Il pathway patogenetico dell’interleuchina 23 nella psoriasi come target dei più recenti farmaci biotecnologici

Il pathway patogenetico dell’interleuchina 23 nella psoriasi come target dei più recenti farmaci biotecnologici

Fabio Artosi
UOSD Dermatologia, Università di Roma Tor Vergata

L’IL-23 è una citochina prodotta da numerose cellule del sistema immunitario la cui disregolazione può portare a condizioni patologiche come la psoriasi e l’artrite psoriasica. È stata scoperta da poco oltre 20 anni e solo recentemente si è compreso in maniera più chiara il suo ruolo nei processi infiammatori dell’organismo, come nella psoriasi e nell’artrite psoriasica. La psoriasi è una patologia infiammatoria sistemica, cronico-recidivante, a prevalente interessamento cutaneo, caratterizzata da una patogenesi non del tutto chiarita, ma che comprende indubbiamente molteplici passaggi immunologici e numerosi attori appartenenti a diverse tipologie cellulari del sistema immunitario. Dopo un iniziale rilascio, a seguito di un trigger ambientale, di diversi autoantigeni tra i quali ADAMTSL5, KERATIN 17, antigeni lipidici generati dalla fosfolipasi a2 del gruppo IVD, DNA ed RNA self (complessati con LL37) hBD2, LCN2 ed S100, le cellule dendritiche plasmacitoidi avviano la vera e propria risposta infiammatoria mediante il rilascio di IFN-α. Con la successiva attivazione delle cellule dendritiche dermiche si ha il rilascio di grandi quantità di IL-12 ed IL-23 che comportano il coinvolgimento dell’immunità acquisita nelle fasi ancora iniziali della formazione della placca psoriasica, favorendo la differenziazione dei Th naive in Th1, Th17 e Th22 nel derma della cute sede del processo infiammatorio.

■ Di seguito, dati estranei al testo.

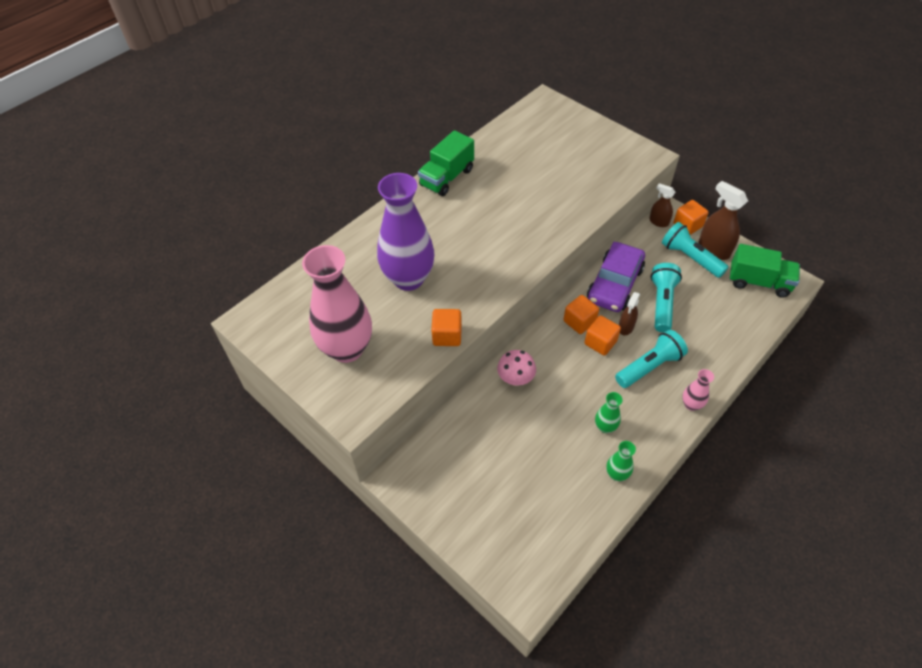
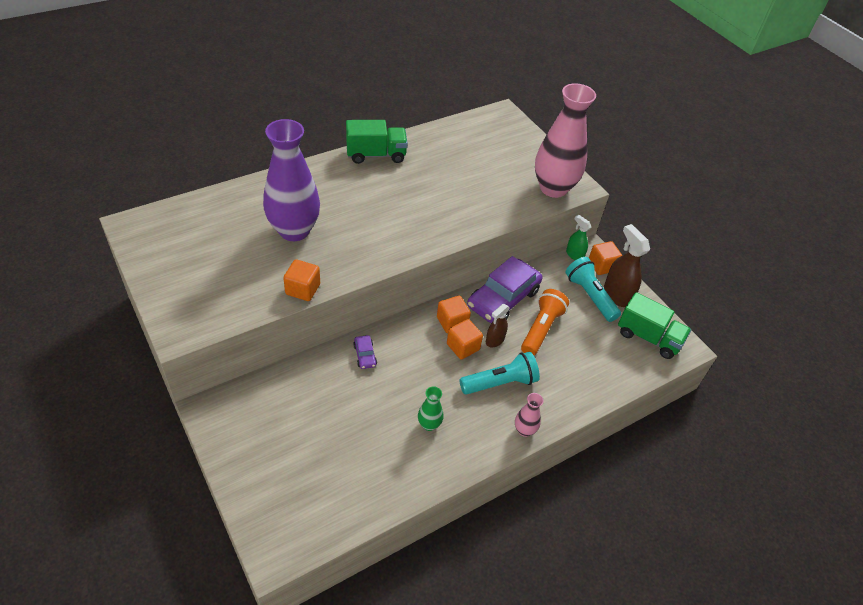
camera: 10 degrees right, 5 degrees down
pink vase [302,245,372,363] -> pink vase moved to [535,83,596,198]
green truck [418,130,474,196] -> green truck turned 150 degrees counterclockwise [346,120,408,164]
pink mushroom [497,350,536,386] -> purple car [353,335,377,369]
green vase [606,441,636,481] -> none
brown spray bottle [649,183,676,227] -> green spray bottle [566,214,591,260]
turquoise flashlight [650,263,682,333] -> orange flashlight [521,289,569,355]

In questa fase della patogenesi si selezionano due gruppi di cellule che tra di loro instaurano un vero e proprio feedback positivo che auto-alimenta il processo infiammatorio portando alla formazione della placca psoriasica.  Da una parte i linfociti Th17, i linfociti T17 citotossici e le cellule linfoidi innate di tipo 3 che secernono IL-17; dall’altra i cheratinociti, i macrofagi dermici e le cellule dendritiche dermiche attivate che sintetizzano IL-23 oltre ad altre citochine come TNF-α proprio in risposta all’IL-17. È ormai noto che l’IL-23 rappresenti una citochina trofica per la popolazione di linfociti Th-17, garantendone il mantenimento, ma anche l’espansione e l’attivazione in risposta a trigger antigenici. Di più recente individuazione è il ruolo dell’IL-23 nel favorire la sintesi della cheratina 16 coinvolta nel richiamo dal circolo dei neutrofili.

L’IL-17 a sua volta attiva i cheratinociti e stimola la produzione ed il rilascio di peptidi antimicrobici che perpetuano un continuo stimolo nei confronti dell’immunità innata, inoltre induce direttamente iperplasia epidermica.

Non si conosce con lo stesso livello di dettaglio la patogenesi immunologica dell’artrite psoriasica, ma è ampiamente noto da anni il ruolo che svolgano gli anticorpi monoclonali inibitori dell’IL-17 e dell’IL-23 nel modulare negativamente questa sorta di cortocircuito citochinico che avviene nella genesi della psoriasi, sortendo un effetto positivo sull’eventuale presenza/copresenza dell’artrite psoriasica, migliorandone i segni, i sintomi e rallentando la progressione del danno articolare. Ad oggi in Europa, tra gli anti-IL-23 risultano approvati per l’artrite psoriasica il risankizumab, il guselkumab e l’ustekinumab ed ulteriori studi sono in corso per l’approvazione del tildrakizumab che, al momento, risulta approvato solo per la forma cutanea della psoriasi. Com’è possibile dedurre dalla complessa immunopatogenesi della psoriasi gli anti IL-23 bloccano il cortocircuito ad un livello più alto rispetto agli anti IL-17, potendo bloccare “a monte” lo stimolo proliferativo nei confronti dei Th17, esecutori immunitari finali della formazione della placca psoriasica, quindi modulando senza bloccare la fisiologica risposta dei Th17, coinvolta in numerose risposte immunitarie fisiologiche. Per tali ragioni gli inibitori dell’IL-23 sono pressoché privi di effetti collaterali e presentano uno schema posologico estremamente favorevole, con somministrazioni distanziate di 12 settimane l’una dall’altra nel mantenimento.